Society is so cruel to me
I'm locked in my cage once again
Spot-lights on me again
Guess I should do what they expect
Maybe I should try to break free again
Maybe I should just walk away
They wait patiently for me to start
I know what they want
They expect me to blow up again
My heart pounds loud
Like waves in the water
I gotta get out of here
I shake the bars and try to get out
They laugh at me like I'm being funny
They taunt me with their temptations
I shout at them angrily
They laugh louder
Now I am getting upset
I shake the bars more violently
One seems to move abit
I start shaking it more than the others
Almost there.... almost
They see what I am doing
A gasp is heard like a drum
They watch as the bar falls out
They watch me walk out
I change to the beast they want
It's time to get the show started
This is for all the times they laughed
This is for the things they threw
I run into the crowd
I bite several people, making them bleed
The thirst is too much for me
I need more.... more I say
Every one will die tonight
They will feel my pain
Most of them got away
Others became what I am now
They watch as I walk back to my cage
And sit down so peacefully
I let them now that they will live
A life of pain as I once did
Comments (2)
FallenAngelLPN
OH! You have described it SO WELL! Been ther, am still there...only because of society and people I have known, I cage myself up...last time I blew up and the show began as you say was 2 years ago...YES, it builds up, you have described it perfectly!

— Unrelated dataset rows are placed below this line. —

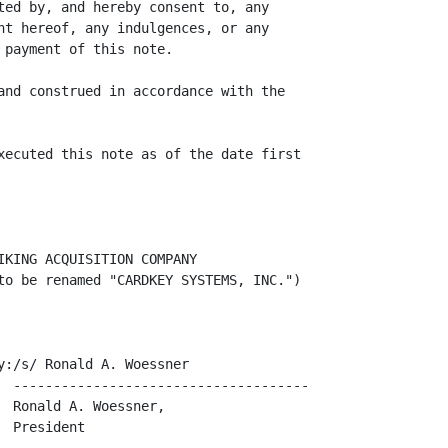
ted by, and hereby consent to, any

nt hereof, any indulgences, or any

payment of this note.

and construed in accordance with the

xecuted this note as of the date first

KING ACQUISITION COMPANY

to be renamed "CARDKEY SYSTEMS, INC.")

:/s/ Ronald A. Woessner

  -------------------------------------

 Ronald A. Woessner,

 President
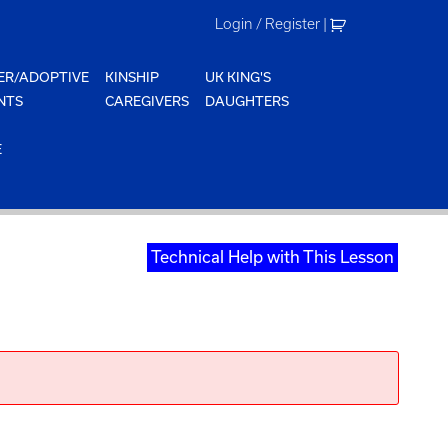
Login / Register
|
ER/ADOPTIVE
KINSHIP
UK KING'S
NTS
CAREGIVERS
DAUGHTERS
E
Technical Help with This Lesson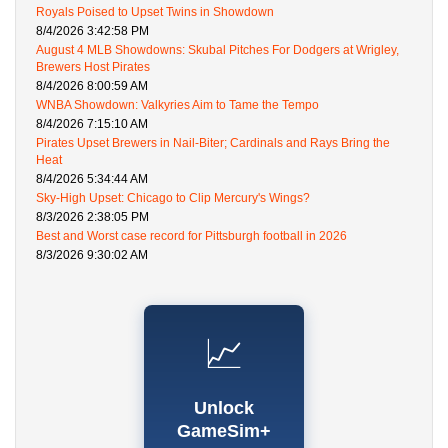
Royals Poised to Upset Twins in Showdown
8/4/2026 3:42:58 PM
August 4 MLB Showdowns: Skubal Pitches For Dodgers at Wrigley,
Brewers Host Pirates
8/4/2026 8:00:59 AM
WNBA Showdown: Valkyries Aim to Tame the Tempo
8/4/2026 7:15:10 AM
Pirates Upset Brewers in Nail-Biter; Cardinals and Rays Bring the
Heat
8/4/2026 5:34:44 AM
Sky-High Upset: Chicago to Clip Mercury's Wings?
8/3/2026 2:38:05 PM
Best and Worst case record for Pittsburgh football in 2026
8/3/2026 9:30:02 AM
📈
Unlock
GameSim+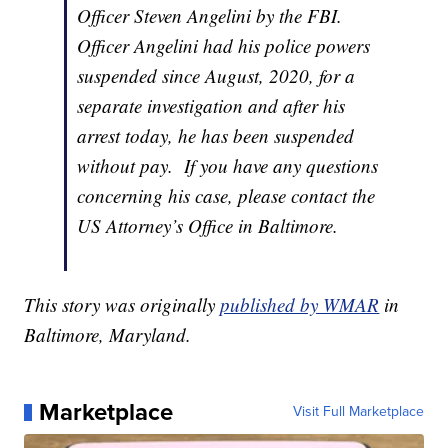
Officer Steven Angelini by the FBI.
Officer Angelini had his police powers
suspended since August, 2020, for a
separate investigation and after his
arrest today, he has been suspended
without pay. If you have any questions
concerning his case, please contact the
US Attorney’s Office in Baltimore.
This story was originally
published by WMAR
in
Baltimore, Maryland.
Marketplace
Visit Full Marketplace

It gets better, the hard part is finding an outlet, a way to deal and follow it...I'm on my way...you'll find yours...Ginny
x_broken_minded_x
I get what your saying...i tend to feel like that alot..life and society..all the things around us, are cruel..it makes me keep to myself..i feel i am better off that way..but eventually i do explode..sometimes not knowing why..but yes i feel the feeling too...great writing my friend...continue to amaze.